I’ve officially become the mom who is content to drive children to amusement parks and hold all their stuff while they take off for daredevil adventures.
I’ve become the kind of mom I once pitied a little, the one I assumed was having no fun as she saved seats or carried a giant bag of gear.
Teenage me was mistaken. Teenage me didn’t understand yet that grownup fun sometimes is simply rooted in the happiness of children — and the absence of achiness that might come from a bumpy ride.
The shift was evident last summer, when I took four kids to our nearby water park. They are all old enough to wander on their own (always in pairs), to check in periodically and to make good decisions in my absence.
I didn’t stick a toe in the wave pool. I didn’t lollygag on the lazy river. I didn’t swish down a slide for old-time’s sake. I settled in on a lounge chair, smothered myself in sun block, sipped water and read an entire novel. I snacked a little, visited with my charges when they appeared, served lunch — all from the comfort of my chair.
All five of us left cheerful — four with raisined fingers and a little too much sun, plus me, relaxed and ready to tackle another book.
My status was reinforced last weekend, when we set off for a bigger park, armed with new season passes (a generous gift) and plans to conquer the biggest roller coasters in Texas.
Our first stop was the giant pirate ship that moves back and forth, back and forth, making passengers feel like they just might tip out. I was game to sit on the very back row with Cooper, who’s never met a roller coaster he doesn’t like.
After just two sways of the ship, I was queasy. I gripped Cooper’s arm. I closed my eyes. I yelped a little.
It would take me a couple of hours to recover. While the rest of my party gallivanted on coasters, I remained grounded, holding eyeglasses and maps, scoping out our next destination, looking forward to tales from the adventurous riders.
At last, one of my childhood favorites pulled me back in. Yet, the mine-train car seemed a tiny bit tinier than I recall. And the ride itself, though exhilarating, was also a tiny bit rockier than I remember.
I was happy to reclaim my role as mom-who-holds-all-the-stuff, happy to take photos of my waving children, happy to listen to what they loved most about each ride.

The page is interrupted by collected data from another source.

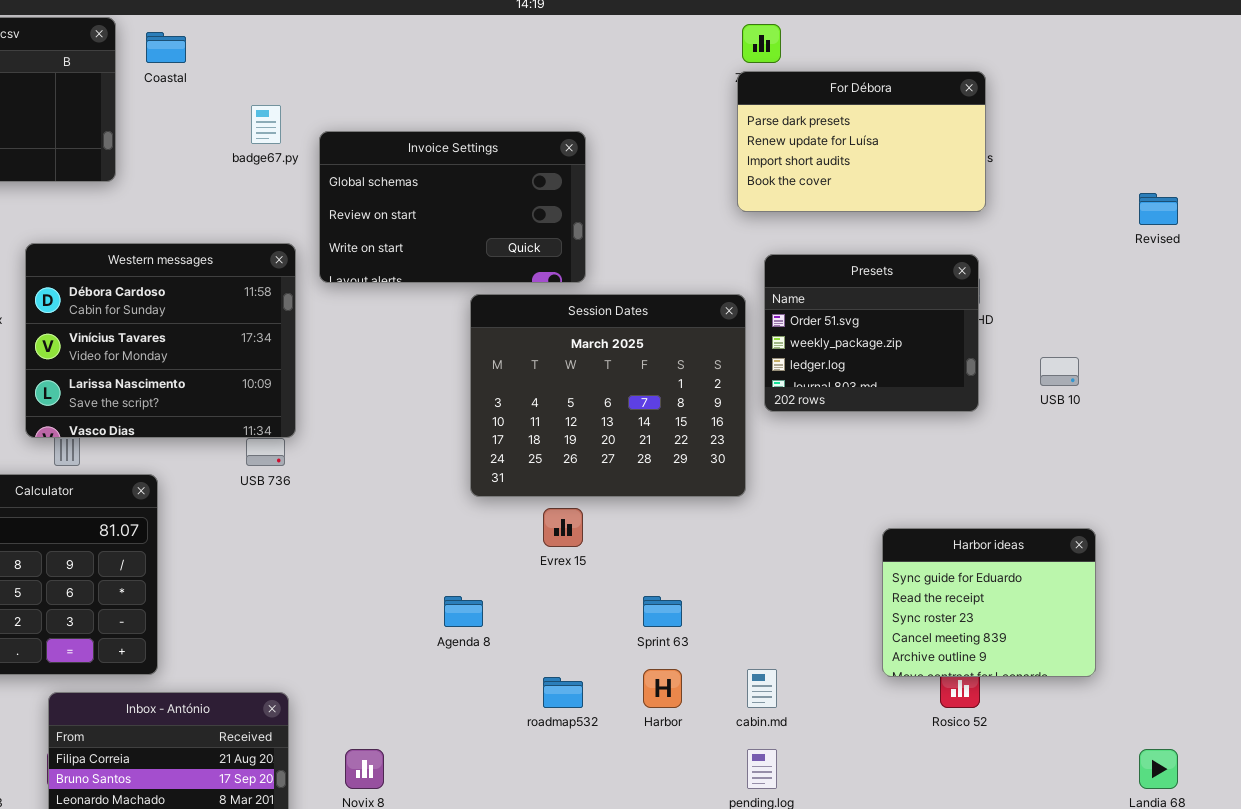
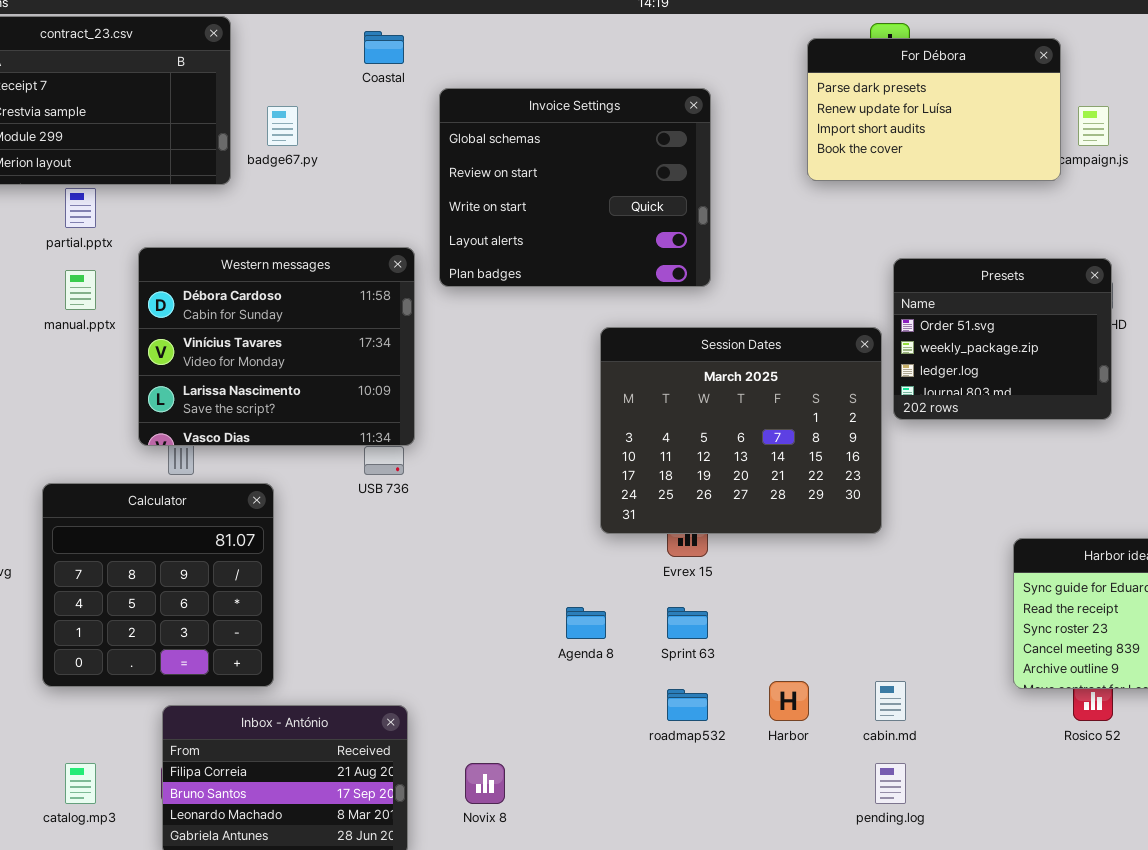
Coastal: [146,32,186,63] -> [364,31,404,64], moved
For Débora: [737,71,986,212] -> [807,38,1061,181], moved
badge67.py: [251,105,281,144] -> [267,106,298,146], moved
Invoice Settings: [319,131,586,283] -> [439,88,711,287], resized
Session Dates: [470,294,746,497] -> [600,327,882,534], moved
Sprint 63: [643,596,682,627] -> [667,607,708,639], moved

Finally, we’d ambled as much as we could, stood in lines as long as we dared. We were ready to drive home — but wait, not until one more ride.
We snaked our way to the front. We climbed in to impossibly snug cars. We zoomed up and down hills, we screamed (or at least I screamed), we laughed. I was, yet again, a little queasy and tiny bit achy.
As we searched the parking lot for our minivan — with a little less pep in our step — we recounted the day. We compared favorite rides and plotted strategy for the next visit. Which ride should we dash to first? Which roller coaster can we bypass?
I’ll run, skip or walk to all of them. I may bypass most of them. As long as I’m with my people, and my people are enjoying themselves, I’m happy to go along for the ride — figuratively speaking, of course.